##### PROVIDED TEXT #####
Hacker News new | ask | show | jobs
by namaria 461 days ago
> If we're just a kind of machine

That is not true. Even our cells, with features that look a lot like machinery such as a proton pump, is on the whole several orders of magnitude more complex than any machine. Even a single human cell is more like an ecosystem than a machine. Let alone entire humans or even just the human brain. Consider that both cells and humans are capable of reproduction.

> If anything, the ability of LLMs to imitate human labor

Within extremely narrow confines and quite often going over into just conjuring up nonsense.

2 comments

> That is not true.

Why? I'd say it's been self-evidently true for at least three decades now.

> Even our cells, with features that look a lot like machinery such as a proton pump, is on the whole several orders of magnitude more complex than any machine.

How many is several? I think that, at the level of a proton pump, individual components comes close to the order of complexity humanity deals with in man-made machines.

Also, at this level, things really look like machines, act like machines, quack like machines - there's no reason to not call them machines, given they obviously are. It's naturally originating molecular nanotech.

> Even a single human cell is more like an ecosystem than a machine.
##### SUPPLIED INFORMATION #####
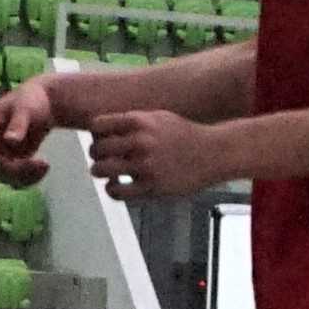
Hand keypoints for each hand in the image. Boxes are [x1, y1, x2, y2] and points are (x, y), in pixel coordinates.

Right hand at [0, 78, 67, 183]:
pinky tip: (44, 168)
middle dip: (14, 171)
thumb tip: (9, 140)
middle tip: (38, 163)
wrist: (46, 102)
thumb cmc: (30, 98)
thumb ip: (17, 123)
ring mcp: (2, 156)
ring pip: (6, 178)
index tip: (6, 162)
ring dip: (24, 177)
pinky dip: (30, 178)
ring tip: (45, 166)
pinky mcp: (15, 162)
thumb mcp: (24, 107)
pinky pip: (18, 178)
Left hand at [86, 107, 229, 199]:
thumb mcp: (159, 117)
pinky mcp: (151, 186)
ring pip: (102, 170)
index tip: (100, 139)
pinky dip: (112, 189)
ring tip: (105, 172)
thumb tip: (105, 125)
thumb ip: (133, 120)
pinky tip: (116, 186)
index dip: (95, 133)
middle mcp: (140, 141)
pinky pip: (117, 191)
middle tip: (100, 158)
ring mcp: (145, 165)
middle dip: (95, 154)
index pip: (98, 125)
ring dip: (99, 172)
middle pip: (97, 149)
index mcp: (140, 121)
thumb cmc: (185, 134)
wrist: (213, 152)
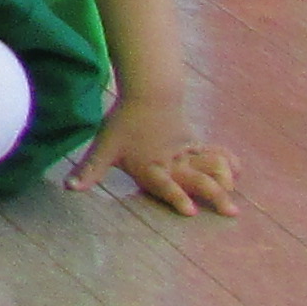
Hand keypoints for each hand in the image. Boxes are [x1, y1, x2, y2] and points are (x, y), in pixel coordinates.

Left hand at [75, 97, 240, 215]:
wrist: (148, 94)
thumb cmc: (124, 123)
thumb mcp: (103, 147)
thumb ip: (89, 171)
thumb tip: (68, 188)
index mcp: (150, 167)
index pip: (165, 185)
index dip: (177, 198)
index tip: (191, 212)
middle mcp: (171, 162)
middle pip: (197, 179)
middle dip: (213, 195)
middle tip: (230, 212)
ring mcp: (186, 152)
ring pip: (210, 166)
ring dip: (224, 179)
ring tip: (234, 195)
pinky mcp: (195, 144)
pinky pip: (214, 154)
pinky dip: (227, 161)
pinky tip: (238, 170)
#####
##### SUPPLIED INFORMATION #####
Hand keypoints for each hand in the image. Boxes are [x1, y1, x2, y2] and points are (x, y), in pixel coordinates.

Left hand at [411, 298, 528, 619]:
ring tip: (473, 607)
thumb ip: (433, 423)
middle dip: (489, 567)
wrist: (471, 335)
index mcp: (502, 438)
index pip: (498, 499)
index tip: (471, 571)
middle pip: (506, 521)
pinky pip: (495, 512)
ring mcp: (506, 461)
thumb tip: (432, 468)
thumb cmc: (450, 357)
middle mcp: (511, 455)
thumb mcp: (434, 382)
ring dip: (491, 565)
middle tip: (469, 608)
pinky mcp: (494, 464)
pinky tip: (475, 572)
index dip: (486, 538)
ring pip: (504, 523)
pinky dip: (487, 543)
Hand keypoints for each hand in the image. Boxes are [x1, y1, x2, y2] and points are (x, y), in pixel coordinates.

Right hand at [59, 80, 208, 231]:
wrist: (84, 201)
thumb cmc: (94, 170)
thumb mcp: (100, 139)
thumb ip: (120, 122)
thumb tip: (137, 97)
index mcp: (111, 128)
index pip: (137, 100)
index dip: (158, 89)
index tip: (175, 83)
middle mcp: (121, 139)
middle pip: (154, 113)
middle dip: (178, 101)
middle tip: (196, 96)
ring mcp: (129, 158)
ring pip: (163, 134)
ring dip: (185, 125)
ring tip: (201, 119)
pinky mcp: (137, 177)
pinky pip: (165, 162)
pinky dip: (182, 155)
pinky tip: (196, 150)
#####
[EXERCISE SET]
1) In the Hacker News thread, what does the reply call the molecular machinery inside cells?
2) Go on with the Hacker News thread from the point where it stops.
None of the items matter here.

[SOLVED TASKS]
1) Naturally originating molecular nanotech.

2)
Certainly. But then, an ecosystem is defined as a system made of bunch of varied stuff interacting with each other, finding balance through a set of feedback loops. An ecosystem of machines is still an ecosystem, and is arguably a machine in itself, too - after all, the term "machine" also applies to self-balancing / feedback driven systems, ever since we invented control theory and formalism to describe feedback loops.

> Let alone entire humans or even just the human brain.

Complex machines don't stop being machines when you keep adding moving parts to increase complexity. Or, at which point between a protein pump and a human being you believe the assemblage of molecular nanotech stops being a machine?

> Consider that both cells and humans are capable of reproduction.

What's that supposed to tell us? Human reproduction involves cell reproduction.

> a single human cell is more like an ecosystem than a machine

Good point. Not to mention the massive reliance on organisms like mitochondria and bacteria that don’t even share the host’s DNA.

> [imitate human labor] within extremely narrow confines and quite often going over into just conjuring up nonsense

Much like human labor.

So the intelligent, reflective and thoroughly iterated work is hardly replicated at all, and the poorly imitated, easily repeatable coursework and boring paper sludgework excellently so.

So we don’t just get to criticise LLMs for not actually being intelligent. We similarly get to criticise humans for not being so when we might think we are, either.

> Good point. Not to mention the massive reliance on organisms like mitochondria and bacteria that don’t even share the host’s DNA.

So? Does your car stop being a machine just because it's a complex systems of moving parts, many of which are dynamically balanced through feedback loops, which involve components sourced from different vendors, and substances that are not part of the original manufacturing data sheet?

Exactly what insight does this give us? I feel this is trying to contrast a single machine "unit" against a complex system, while also sneakily committing a naturalistic fallacy by using "machine" vs. "ecosystem" to imply "machine" vs. "life" in the magical sense (i.e. as if life was something beyond a physical process).